Data Visualization Dos and Don’ts

Lin’s lecture on Data Visualization (D.V.) was enlightening; I enjoyed her D.V. approach as a mixture of understanding and exploration. The idea of making public data truly public through less specific and more accessible graphs is an important concept for Digital Humanities projects. Our goal in DH projects is to tell the general message and avoid suffocating the reader with unnecessary mathematical precision. Moreover, I learned a lot from Lin’s explanations of exploratory versus explanatory data visualizations, and I think that those concepts will be helpful from now on.

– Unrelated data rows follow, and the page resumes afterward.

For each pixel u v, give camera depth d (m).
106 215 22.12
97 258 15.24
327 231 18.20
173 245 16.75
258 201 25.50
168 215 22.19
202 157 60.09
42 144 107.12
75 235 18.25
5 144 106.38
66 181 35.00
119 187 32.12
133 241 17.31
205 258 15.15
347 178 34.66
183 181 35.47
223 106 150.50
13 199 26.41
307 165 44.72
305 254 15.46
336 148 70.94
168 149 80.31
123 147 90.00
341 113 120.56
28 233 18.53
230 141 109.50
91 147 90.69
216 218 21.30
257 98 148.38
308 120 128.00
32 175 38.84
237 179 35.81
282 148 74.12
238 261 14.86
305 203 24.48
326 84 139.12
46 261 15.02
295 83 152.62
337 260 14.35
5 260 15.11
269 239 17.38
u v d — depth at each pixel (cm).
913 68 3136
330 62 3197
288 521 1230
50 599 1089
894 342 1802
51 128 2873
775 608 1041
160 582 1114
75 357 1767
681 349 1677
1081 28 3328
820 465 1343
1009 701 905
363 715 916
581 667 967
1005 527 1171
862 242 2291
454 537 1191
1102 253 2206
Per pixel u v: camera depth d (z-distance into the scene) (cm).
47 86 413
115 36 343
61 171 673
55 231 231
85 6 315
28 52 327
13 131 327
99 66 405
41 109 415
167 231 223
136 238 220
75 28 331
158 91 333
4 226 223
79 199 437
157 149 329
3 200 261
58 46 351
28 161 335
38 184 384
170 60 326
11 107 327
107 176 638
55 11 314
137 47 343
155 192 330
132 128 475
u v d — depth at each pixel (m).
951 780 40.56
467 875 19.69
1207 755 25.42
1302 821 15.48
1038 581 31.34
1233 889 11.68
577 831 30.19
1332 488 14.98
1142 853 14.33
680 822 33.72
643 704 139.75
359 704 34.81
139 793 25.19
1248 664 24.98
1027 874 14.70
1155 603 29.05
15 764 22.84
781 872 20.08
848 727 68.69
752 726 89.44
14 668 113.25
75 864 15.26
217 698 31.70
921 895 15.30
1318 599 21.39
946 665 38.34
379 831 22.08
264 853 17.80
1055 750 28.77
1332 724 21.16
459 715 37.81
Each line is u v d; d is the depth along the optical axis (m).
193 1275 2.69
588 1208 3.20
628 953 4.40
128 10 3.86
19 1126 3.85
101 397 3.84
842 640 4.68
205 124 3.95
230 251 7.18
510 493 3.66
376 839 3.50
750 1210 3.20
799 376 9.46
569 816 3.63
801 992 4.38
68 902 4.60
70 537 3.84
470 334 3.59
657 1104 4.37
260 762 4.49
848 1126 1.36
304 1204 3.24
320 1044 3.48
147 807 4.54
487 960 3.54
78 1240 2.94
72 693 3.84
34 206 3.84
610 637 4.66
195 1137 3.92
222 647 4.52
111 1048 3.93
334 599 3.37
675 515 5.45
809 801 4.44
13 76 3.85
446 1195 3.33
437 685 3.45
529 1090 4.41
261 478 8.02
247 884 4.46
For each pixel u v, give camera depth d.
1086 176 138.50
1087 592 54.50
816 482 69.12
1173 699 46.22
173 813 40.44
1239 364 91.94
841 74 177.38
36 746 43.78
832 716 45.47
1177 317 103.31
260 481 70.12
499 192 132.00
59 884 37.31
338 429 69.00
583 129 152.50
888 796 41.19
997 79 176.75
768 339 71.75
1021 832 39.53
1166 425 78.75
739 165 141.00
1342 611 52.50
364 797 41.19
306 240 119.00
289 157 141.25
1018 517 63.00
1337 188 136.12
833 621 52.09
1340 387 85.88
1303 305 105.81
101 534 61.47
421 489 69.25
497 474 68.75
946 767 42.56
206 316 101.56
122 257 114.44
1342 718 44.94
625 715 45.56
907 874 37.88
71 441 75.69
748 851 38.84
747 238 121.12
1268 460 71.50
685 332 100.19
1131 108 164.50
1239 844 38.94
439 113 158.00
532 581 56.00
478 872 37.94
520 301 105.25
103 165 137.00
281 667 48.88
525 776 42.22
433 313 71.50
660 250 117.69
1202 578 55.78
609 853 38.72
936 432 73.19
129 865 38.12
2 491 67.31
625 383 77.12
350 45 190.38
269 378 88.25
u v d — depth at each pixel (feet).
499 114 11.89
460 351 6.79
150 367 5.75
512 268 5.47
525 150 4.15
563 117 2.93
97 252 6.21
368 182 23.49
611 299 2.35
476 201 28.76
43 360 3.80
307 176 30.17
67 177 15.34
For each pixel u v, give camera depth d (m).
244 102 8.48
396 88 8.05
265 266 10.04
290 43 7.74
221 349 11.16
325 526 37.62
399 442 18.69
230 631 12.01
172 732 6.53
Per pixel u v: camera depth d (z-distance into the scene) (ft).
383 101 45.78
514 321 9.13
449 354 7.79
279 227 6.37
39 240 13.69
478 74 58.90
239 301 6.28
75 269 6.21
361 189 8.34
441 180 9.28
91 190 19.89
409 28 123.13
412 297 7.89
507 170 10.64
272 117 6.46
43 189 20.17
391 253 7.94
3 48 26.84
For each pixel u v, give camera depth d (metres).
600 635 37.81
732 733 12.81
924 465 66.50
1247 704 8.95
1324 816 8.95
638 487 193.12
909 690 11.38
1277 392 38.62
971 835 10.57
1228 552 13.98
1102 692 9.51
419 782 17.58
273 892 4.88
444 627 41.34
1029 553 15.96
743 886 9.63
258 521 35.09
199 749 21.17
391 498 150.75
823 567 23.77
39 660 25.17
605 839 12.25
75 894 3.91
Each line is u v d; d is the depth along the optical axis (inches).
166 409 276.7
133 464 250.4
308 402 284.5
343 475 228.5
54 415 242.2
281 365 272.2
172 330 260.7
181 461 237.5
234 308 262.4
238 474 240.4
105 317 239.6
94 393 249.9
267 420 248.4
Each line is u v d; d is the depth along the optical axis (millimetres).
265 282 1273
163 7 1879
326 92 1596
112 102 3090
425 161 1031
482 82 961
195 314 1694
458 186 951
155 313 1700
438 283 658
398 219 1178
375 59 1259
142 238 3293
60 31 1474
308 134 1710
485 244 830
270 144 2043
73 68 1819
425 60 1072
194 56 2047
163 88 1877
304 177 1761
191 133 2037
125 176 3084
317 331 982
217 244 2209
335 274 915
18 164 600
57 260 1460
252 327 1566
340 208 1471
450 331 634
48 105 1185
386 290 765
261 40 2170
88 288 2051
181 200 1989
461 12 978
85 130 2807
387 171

As I consider D.V. best practices for DH projects, I will make sure to keep in mind the rhetorical effect of my choices when representing data. Colors and elements’ positions play an essential role in passing on the desired conclusion. Moreover, I learned the importance of creatively examining the data and experiment with several different graphs and approaches after selecting a relevant question. Furthermore, I will remember that the exploration step is just for understanding the data. The content generated in this step should be carefully clean up and polish to show the whole story in the data at the explanatory stage.

After the talk, I went over the Keeping it Honest: How Not to Lie with Pictures assignment. I had some fun exploring r/dataisugly and found a particularly intriguing bad data visualization about “Billionaires per Capita”. The picture is below, does not make any sense and it is a great example of what not to do when constructing data visualizations.

Screenshot from r/dataisugly reddit post

Nonetheless, I also found examples of data visualization that were not obviously wrong; they contained mistakes that I did not think of before and that I will try to avoid. For instance, if I had to chose between creating a visually appealing 3D graph and keeping the right magnitudes/scale, I would choose the latter, as I would want it first to portray reality. Surprisingly, I also found good ideas and creativity between the bad data visualization images – sometimes an illustration can be way more adequate than a scatterplot or histogram.